Methylation sequencing (also known as bisulphite sequencing) is the use of bisulfite treatment of DNA to determine its pattern of methylation. DNA methylation was the first discovered epigenetic mark, and remains the most studied. In animals it predominantly involves the addition of a methyl group to the carbon-5 position of cytosine residues of the dinucleotide CpG, and is implicated in repression of transcriptional activity.
Genome-wide DNA methylation is mapped with one of the three most commonly used assays, resulting in methylation-specific DNA sequencing or microarray data (CpG methylation array).
Figure: Methylation seq analysis workflow
Once you provide raw data, then data stats will be provided, including number of reads, genome coverage (x) and base distribution.
Quality control checks on raw sequence data coming from high throughput sequencing provides a quick impression of whether your data has any problems of which you should be aware before doing any further analysis. FastQC will be used to study the quality of data provided. Usually we will test for adapter contamination, read quality and other sequencing biases.

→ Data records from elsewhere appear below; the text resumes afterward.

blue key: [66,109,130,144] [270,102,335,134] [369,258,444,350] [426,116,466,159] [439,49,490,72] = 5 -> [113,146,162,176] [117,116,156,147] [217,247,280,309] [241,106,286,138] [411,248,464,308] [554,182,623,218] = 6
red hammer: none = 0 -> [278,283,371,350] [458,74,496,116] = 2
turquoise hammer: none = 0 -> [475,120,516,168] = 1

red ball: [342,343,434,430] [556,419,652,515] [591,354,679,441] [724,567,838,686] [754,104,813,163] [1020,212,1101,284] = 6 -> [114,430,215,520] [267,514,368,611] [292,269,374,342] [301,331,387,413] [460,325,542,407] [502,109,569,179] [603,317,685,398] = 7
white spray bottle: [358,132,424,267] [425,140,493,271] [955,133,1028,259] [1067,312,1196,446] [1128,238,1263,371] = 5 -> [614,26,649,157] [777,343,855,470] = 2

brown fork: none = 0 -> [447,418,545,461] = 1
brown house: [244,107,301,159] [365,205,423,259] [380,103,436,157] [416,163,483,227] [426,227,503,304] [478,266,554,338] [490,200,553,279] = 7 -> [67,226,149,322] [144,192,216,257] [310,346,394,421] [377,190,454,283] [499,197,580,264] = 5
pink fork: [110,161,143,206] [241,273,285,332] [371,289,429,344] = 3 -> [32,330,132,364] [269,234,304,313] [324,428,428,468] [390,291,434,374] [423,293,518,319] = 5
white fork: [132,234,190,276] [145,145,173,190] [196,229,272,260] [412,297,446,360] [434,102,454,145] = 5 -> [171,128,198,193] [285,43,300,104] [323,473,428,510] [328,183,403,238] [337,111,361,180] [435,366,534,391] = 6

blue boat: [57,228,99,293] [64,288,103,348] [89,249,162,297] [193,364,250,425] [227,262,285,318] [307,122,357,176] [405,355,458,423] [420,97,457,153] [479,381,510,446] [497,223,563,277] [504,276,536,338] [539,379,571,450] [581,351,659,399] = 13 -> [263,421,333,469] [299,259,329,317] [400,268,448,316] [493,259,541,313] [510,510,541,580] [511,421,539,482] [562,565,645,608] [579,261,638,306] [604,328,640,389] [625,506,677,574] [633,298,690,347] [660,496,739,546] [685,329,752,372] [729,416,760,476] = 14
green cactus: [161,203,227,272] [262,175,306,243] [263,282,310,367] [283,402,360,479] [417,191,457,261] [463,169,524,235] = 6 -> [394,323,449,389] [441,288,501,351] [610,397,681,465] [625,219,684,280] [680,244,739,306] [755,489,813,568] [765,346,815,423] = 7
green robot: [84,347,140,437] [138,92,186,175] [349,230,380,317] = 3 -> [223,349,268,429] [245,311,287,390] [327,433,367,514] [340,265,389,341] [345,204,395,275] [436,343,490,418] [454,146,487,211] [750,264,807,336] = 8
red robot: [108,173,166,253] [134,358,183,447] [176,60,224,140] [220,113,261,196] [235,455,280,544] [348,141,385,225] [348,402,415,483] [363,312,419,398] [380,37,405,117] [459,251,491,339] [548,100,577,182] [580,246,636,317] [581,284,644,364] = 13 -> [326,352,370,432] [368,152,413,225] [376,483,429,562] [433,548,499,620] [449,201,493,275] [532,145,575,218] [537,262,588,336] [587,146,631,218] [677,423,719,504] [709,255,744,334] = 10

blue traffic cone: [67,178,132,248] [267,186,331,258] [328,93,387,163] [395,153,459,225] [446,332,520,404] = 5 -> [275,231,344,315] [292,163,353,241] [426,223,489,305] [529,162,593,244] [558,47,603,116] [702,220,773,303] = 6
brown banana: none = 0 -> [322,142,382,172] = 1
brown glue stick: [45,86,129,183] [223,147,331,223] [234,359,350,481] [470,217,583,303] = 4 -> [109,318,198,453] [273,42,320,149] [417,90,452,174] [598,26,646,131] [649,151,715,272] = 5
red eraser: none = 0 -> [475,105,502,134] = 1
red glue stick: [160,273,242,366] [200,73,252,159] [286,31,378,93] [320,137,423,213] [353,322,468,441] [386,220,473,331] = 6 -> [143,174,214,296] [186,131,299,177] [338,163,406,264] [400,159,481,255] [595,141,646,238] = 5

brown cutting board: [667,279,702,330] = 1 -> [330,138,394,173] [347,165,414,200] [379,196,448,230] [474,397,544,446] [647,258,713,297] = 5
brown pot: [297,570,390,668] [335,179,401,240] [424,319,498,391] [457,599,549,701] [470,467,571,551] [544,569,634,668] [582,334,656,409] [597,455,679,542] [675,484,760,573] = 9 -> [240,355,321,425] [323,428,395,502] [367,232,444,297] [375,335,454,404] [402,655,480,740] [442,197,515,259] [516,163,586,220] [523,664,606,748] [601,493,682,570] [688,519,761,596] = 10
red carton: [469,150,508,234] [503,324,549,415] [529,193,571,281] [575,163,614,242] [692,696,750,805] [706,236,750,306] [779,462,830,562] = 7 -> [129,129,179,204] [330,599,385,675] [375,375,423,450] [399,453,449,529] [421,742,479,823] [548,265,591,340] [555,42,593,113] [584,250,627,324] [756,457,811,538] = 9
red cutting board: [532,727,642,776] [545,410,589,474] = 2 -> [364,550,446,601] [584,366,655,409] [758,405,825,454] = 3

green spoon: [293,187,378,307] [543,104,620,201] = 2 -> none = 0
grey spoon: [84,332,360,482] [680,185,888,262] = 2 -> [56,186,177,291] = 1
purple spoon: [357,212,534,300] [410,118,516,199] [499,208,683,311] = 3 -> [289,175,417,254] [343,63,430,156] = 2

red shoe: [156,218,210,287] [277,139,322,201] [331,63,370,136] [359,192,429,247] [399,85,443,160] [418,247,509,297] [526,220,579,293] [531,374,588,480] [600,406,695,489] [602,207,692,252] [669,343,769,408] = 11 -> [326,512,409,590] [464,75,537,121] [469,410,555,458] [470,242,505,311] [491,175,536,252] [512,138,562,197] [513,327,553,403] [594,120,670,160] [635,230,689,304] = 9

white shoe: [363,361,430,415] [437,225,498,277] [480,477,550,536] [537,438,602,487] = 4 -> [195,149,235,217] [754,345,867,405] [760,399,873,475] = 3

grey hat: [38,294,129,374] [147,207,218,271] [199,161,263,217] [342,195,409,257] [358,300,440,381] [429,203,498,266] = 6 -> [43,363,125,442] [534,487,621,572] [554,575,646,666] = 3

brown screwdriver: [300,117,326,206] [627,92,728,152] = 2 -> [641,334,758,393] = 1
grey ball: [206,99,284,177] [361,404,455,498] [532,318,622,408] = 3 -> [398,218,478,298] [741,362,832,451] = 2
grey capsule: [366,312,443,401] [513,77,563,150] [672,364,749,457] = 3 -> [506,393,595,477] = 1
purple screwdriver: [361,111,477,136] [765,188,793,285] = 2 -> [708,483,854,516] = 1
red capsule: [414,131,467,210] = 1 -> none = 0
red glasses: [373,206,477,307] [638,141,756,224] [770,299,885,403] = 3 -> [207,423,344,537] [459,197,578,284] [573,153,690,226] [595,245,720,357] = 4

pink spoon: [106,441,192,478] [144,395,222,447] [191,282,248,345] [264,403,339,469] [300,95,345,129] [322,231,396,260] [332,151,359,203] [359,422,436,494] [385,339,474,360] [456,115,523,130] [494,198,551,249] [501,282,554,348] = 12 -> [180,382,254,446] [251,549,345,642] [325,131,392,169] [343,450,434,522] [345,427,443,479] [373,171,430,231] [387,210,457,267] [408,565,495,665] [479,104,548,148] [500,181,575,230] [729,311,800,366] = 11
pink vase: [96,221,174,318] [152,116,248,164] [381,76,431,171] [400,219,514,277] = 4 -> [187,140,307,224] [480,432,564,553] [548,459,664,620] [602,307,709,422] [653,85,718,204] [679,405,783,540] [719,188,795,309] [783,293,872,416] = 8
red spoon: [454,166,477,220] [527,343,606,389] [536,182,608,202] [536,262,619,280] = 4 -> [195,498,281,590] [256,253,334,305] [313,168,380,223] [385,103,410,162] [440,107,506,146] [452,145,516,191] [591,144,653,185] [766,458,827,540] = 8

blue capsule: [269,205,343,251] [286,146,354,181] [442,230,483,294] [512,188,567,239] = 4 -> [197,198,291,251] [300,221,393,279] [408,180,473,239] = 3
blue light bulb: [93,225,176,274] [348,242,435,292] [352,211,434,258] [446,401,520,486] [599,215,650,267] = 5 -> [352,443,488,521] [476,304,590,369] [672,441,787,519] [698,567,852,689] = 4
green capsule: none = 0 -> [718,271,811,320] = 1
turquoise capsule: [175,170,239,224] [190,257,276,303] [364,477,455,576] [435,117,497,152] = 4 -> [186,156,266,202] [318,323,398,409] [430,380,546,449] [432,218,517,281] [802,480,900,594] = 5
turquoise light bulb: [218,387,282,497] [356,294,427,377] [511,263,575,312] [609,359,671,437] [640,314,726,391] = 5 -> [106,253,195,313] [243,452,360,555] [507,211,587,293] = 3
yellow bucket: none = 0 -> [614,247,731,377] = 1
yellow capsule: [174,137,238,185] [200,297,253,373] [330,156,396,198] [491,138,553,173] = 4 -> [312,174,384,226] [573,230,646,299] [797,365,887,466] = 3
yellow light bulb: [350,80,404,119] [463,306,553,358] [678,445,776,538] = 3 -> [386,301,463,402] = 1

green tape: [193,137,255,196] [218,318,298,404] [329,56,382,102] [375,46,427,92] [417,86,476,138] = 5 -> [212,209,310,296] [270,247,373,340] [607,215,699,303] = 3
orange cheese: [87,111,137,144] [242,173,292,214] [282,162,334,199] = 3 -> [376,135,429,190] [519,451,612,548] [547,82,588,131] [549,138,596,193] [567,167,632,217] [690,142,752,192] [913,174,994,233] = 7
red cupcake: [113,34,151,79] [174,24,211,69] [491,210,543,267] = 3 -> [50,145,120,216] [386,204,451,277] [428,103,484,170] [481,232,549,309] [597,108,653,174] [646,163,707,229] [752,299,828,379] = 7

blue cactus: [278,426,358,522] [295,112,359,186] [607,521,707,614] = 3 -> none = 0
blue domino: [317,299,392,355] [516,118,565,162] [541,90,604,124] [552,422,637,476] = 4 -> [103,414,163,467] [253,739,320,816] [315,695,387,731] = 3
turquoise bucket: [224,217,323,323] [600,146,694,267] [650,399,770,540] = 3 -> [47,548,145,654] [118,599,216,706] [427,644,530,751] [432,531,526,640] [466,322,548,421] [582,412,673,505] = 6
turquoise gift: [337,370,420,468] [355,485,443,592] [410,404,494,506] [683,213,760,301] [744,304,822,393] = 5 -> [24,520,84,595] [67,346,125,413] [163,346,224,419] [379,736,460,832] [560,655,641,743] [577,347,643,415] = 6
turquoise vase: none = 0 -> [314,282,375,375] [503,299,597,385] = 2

Data pre-processing is very important to process over-represented sequence and low quality reads as they may interfere with alignment and eventually with the gene expressions.
Based on the quality of data:
A sequence alignment is a way of arranging the sequences of DNA, RNA, or protein to identify regions of similarity that may be a consequence of functional, structural, or evolutionary relationships between the sequences.
In referenced based Methylation-seq, reads are aligned to reference genome using Bismark.
Contaminating reads will be filtered out to improve the false positive rate. In this step non-CG methylated and duplicate reads will be removed prior to downstream analysis.
DNA methylation is an epigenetic modification known to play a prime role in gene silencing and is an important topic in epigenetic research. Bismark is a program to identify methylated sites from bisulfite/methylation seq.
SeqMonk, is tool which is used to visualize the methylated regions on gene of interest or global methylation level.
Genome Bisulfite Sequencing Analyser (GBSA)/DMAP will be used annotate diff methylated regions.